Friday, February 10, 2012

On Running



In my early twenties I got the running bug. I got it so bad that I suppose I became addicted to the act of running - that feeling of your body skimming cross the earth, the wonderful, almost orgasmic sensation one gets at the end of a good, hard run. My weight dropped dramatically; at one point I was nine and a half stone (133 pounds). People worried about me because I was too skinny. But I was the fittest person I knew.

I kept running for several years, and then somehow I let it slide. Not completely. I kept going back to it, but only half heartedly. It was never quite the same as in those golden years in my mid twenties, and the bug never bit me in that way again.

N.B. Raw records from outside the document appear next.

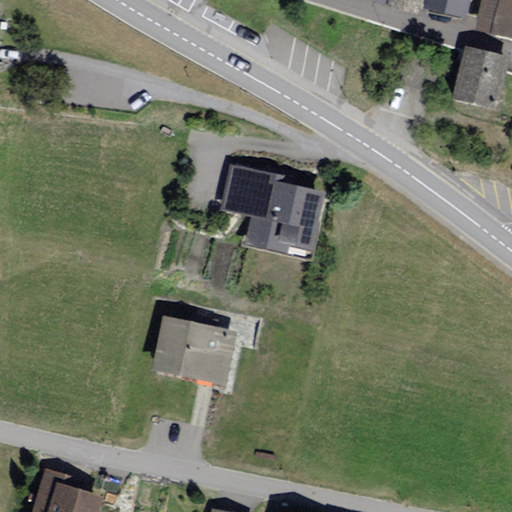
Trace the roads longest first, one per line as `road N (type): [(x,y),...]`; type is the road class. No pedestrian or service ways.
road 1 (secondary): [(507,245),(367,145),(118,0)]
road 2 (residential): [(0,434),(128,468),(365,511)]
road 3 (residential): [(337,0),(511,53)]
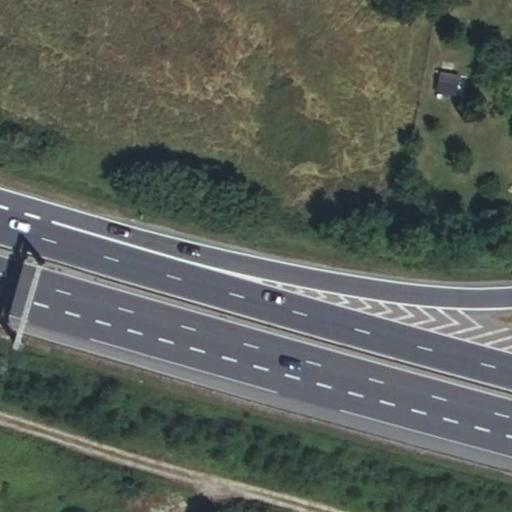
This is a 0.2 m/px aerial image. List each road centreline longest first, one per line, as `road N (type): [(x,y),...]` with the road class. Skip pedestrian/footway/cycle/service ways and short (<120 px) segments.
road 1 (motorway): [(511,376),(0,226)]
road 2 (motorway): [(0,286),(511,429)]
road 3 (motorway): [(511,297),(433,299),(328,284),(0,201)]
road 4 (unclassified): [(311,511),(0,419)]
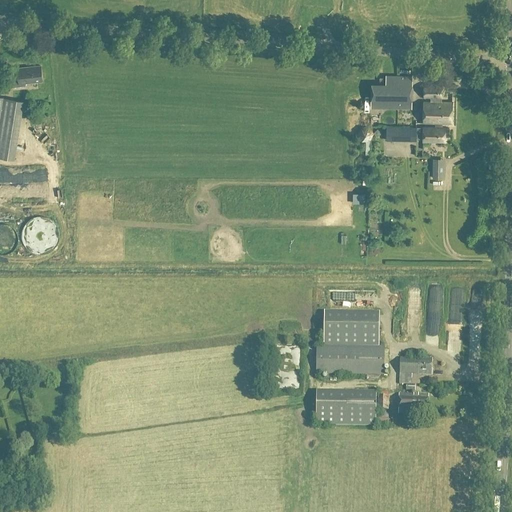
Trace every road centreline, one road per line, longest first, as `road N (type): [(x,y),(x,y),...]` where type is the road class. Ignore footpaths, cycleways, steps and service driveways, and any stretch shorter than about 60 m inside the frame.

But things change; and the more they change the more they stay the same, or at least return to a state we know so very well.

Right now, just a couple of months before I turn forty-three, I find myself four weeks into another running bug. I'm running four times a week - three times in my lunch break at work and on a Saturday morning. I've been suffering from a lot of stress these last few years, and running seems to be filling a void I never knew I had. Running is like writing: it takes commitment, dedication, will power. You have to keep grinding out the miles, no matter what. Just like writing a novel, when you have to keep on grinding out the words. Like writing, it's also something you have to do alone. There's no safety net; nobody's there to watch your back. You either run or you don't. You either write or you don't. In the final analysis, it really is as that simple.

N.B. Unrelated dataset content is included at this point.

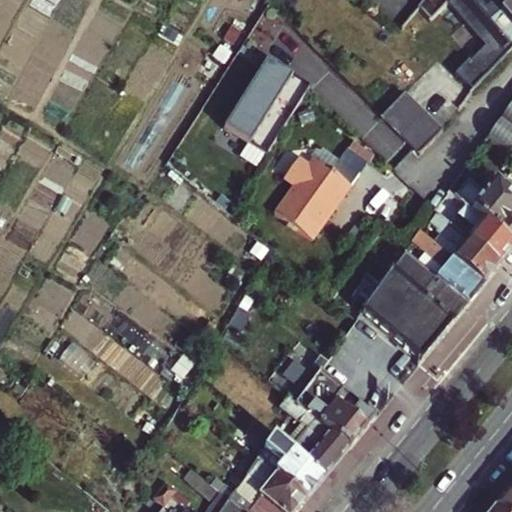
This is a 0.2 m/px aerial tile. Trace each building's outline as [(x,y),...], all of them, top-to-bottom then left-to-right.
[(332,0),(381,42),(394,26),(363,0),(332,0)] [(400,31),(463,98),(511,47),(511,0),(449,0),(430,21),(417,9),(413,14),(400,31)] [(430,21),(449,0),(425,0),(417,9),(430,21)] [(230,129),(254,144),(297,76),(273,61),(230,129)] [(404,171),(441,132),(403,95),(365,133),(404,171)] [(511,104),(486,140),(508,158),(511,152),(511,104)] [(294,185),(276,214),(319,242),(376,153),(356,140),(333,174),(303,155),(287,180),(294,185)] [(442,183),(451,189),(459,178),(449,172),(442,183)] [(511,226),(511,172),(500,186),(495,181),(483,195),(460,177),(459,178),(451,189),(448,193),(502,238),(511,226)] [(499,268),(511,251),(511,246),(502,238),(448,193),(443,201),(462,218),(460,221),(452,229),(499,268)] [(483,287),(499,268),(452,229),(436,216),(428,227),(436,234),(435,235),(442,241),(436,248),(483,287)] [(467,307),(483,287),(436,248),(419,234),(413,243),(425,254),(416,265),(467,307)] [(403,256),(400,253),(393,261),(397,265),(403,256)] [(361,317),(420,364),(467,307),(416,265),(404,255),(403,256),(397,265),(379,290),(371,302),(361,317)] [(379,290),(370,284),(361,296),(371,302),(379,290)] [(227,327),(237,333),(248,313),(239,307),(227,327)] [(349,450),(374,419),(311,369),(288,400),(349,450)] [(323,480),(349,450),(288,400),(281,409),(297,423),(308,432),(291,453),(323,480)] [(305,503),(323,480),(291,453),(279,444),(253,422),(245,433),(266,451),(257,463),(305,503)] [(308,432),(297,423),(279,444),(291,453),(308,432)] [(237,511),(297,511),(305,503),(257,463),(232,496),(225,489),(219,496),(237,511)] [(183,511),(189,504),(166,485),(153,501),(163,510),(171,501),(183,511)] [(511,511),(511,493),(509,491),(493,510),(495,511),(511,511)] [(237,511),(219,496),(206,511),(237,511)]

One of the few regrets I have in life is that I never ran a marathon when I was fit enough to do so. I used to train with marathon runners, I took part in a  lot of road races, and once I even ran a twenty-mile fell race across the cheviot hills. The latter is the toughest thing I've ever put myself through and I'm more proud of that than any other physical challenge I've done. But I never did run a marathon. Maybe this time I will, before it's too late to matter.

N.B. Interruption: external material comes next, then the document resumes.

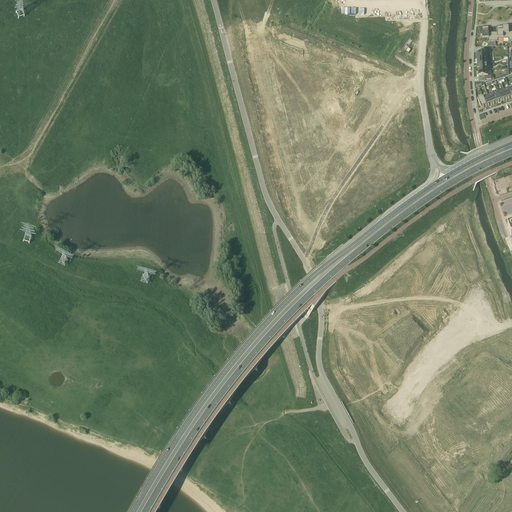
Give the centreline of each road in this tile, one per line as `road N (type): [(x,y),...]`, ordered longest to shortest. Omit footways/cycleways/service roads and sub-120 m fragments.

It's good to have goals. In running, in writing, in life. But you need to run fast and hard to achieve them. And sometimes actually reaching those goals isn't what's important after all. Sometimes simply having them to spur you on is what really matters.

1 comment:

Unknown said...

Massive respect to you with your running. It's something I could never do (not for long anyway). Was always more of a weights person and short fast sprinting. I'm also getting back into fitness after a few years off and on, and starting to enjoy it more than ever (even though I'm 36). good work there, you should absolutely do that marathon. Go for it.